‘The Kalahari will die before us…’

Posted on 02 December 2011 by admin

By Joseph Bushby – Winelands Echo*

Isak and Toppies Kruiper at COP 17

Isak Kruiper fears his generation will outlive its home in the Kalahari desert. Credit: Ramatamo wa Matamong/TerraViva

DURBAN, Dec 2 — (TerraViva) Isak and Toppies Kruiper have made their way across the country with a message, travelling all the way from their home in the Kalahari Desert of South Africa’s Northern Cape Province to the United Nations Climate Conference taking place in the port city of Durban on the eastern coast.

The two men have come to the 17th Conference of Parties (COP 17) following in the footsteps of David Kruiper, the late headman of the Bushmen, who worked throughout his life to defend the rights and way of life of his people.

Jy weet, ek was gebore in die Kalahari,” says Isak Kruiper. “I was born and bred in the Kalahari. I love the Kalahari and would like to someday die in the Kalahari. But what is busy happening now, it looks to me that the Kalahari will die before us. And that is the reason why we are here at COP17.”

The two men spoke to TerraViva outside Durban’s International Convention Centre, slightly awed by their surroundings but determined to get their message across.

“We don’t know all the fancy technology of today we are just ordinary people who wants ordinary things. Look after our kids and the Kalahari,” Kruiper continued.

“The Kalahari, where we stay, is hot and dry and getting increasingly hotter and dryer by the day. The natural resources that we had, like the vegetation, are dying out due to the very little rain and this makes food scarce for the wild (animals), so they move further and further away from us. You know we cannot jump over the fences but they can.”

According to a report from the U.N. Permanent Forum on Indigenous Issues, rising temperatures, dune expansion and increased wind speeds results in the loss of vegetation and impacts on traditional cattle and goat farming practices.
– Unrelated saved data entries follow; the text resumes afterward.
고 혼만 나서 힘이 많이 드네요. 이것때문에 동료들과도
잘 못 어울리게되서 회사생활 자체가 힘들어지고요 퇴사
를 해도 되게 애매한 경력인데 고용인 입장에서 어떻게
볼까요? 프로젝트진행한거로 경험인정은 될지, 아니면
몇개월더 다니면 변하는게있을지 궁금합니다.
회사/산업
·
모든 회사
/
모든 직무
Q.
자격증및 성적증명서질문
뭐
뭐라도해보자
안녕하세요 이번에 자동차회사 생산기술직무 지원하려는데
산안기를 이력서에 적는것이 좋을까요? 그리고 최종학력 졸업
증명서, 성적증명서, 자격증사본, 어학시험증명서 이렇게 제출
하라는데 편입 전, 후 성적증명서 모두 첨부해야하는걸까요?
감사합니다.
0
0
The Bushmen are in many cases forced to live near boreholes drilled by the government, dependent on these for water.

Global warming is also causing similar problems elsewhere – in the Namib Desert, indigenous people are struggling to make a living. Far away in Asia, herders in Mongolia are enduring winters with temperatures more than 30 degrees below zero, killing off livestock and driving them to settle in towns.

Back in the Kalahari, Isak Kruiper fears for his way of life. “It becomes impossible to transfer our indigenous knowledge to our kids, because we must always look for something to eat. We want the government and every concerned group to please listen and help us.”
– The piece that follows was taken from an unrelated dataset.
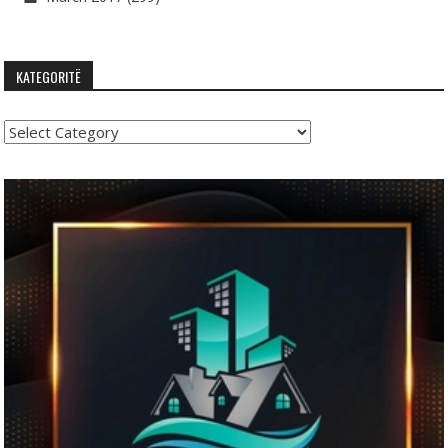
KATEGORITË
Kategoritë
Met armoede gaan ons te gronde,” said Kruiper.  “Any help to the San communities would be welcome and appreciated.”

* Community media coverage of COP 17 is being supported by the Media Development & Diversity Agency of South Africa, which is promoting the participation of local journalists through a programme of training and reporting on climate change.



2 Comments For This Post

  1. Nolan Says:

    Yes, Mr Kruiper there are numerous socio economic problems in Platfontein where more than 6000 souls live with the reality that 90% are unemployed. Col Fanie De Villiers indicates that the South African San Institute is doing their best for the community in social upliftment. The shame is that millions of Western Cape San are in denial of their heritage. It is a shame that you are forgotten by your own in the Western Cape.
    IBM in the early 70′s based social intelligence methods for computer cloud computing on the communicating methods of the San communities. The global community today benefits because of research done in earlier San communities. We salute your past leaders Mario Mahongo, Kamamma Mukua, Matokka Matheus and Antonio Saboa. For a bushman, like myself, I find joy in global skywalking through the levels of time, grounded in San culture.
    Mr Kruiper, with globalisation the future for a misguided Western Cape community lies in reaching to our ancient culture that exist amongst your people. We salute you in promoting biodiversity and environmental issues.

  2. Patrick Says:

    The recognition of minorities is long overdue. The fact that this issue had to be rise at a conference of this nature is a tad dissapointing. Society are so caught up in there survival mode, they forget about the poor and previously marginalised. The writer did well to highlight this matter for the umpteeth time.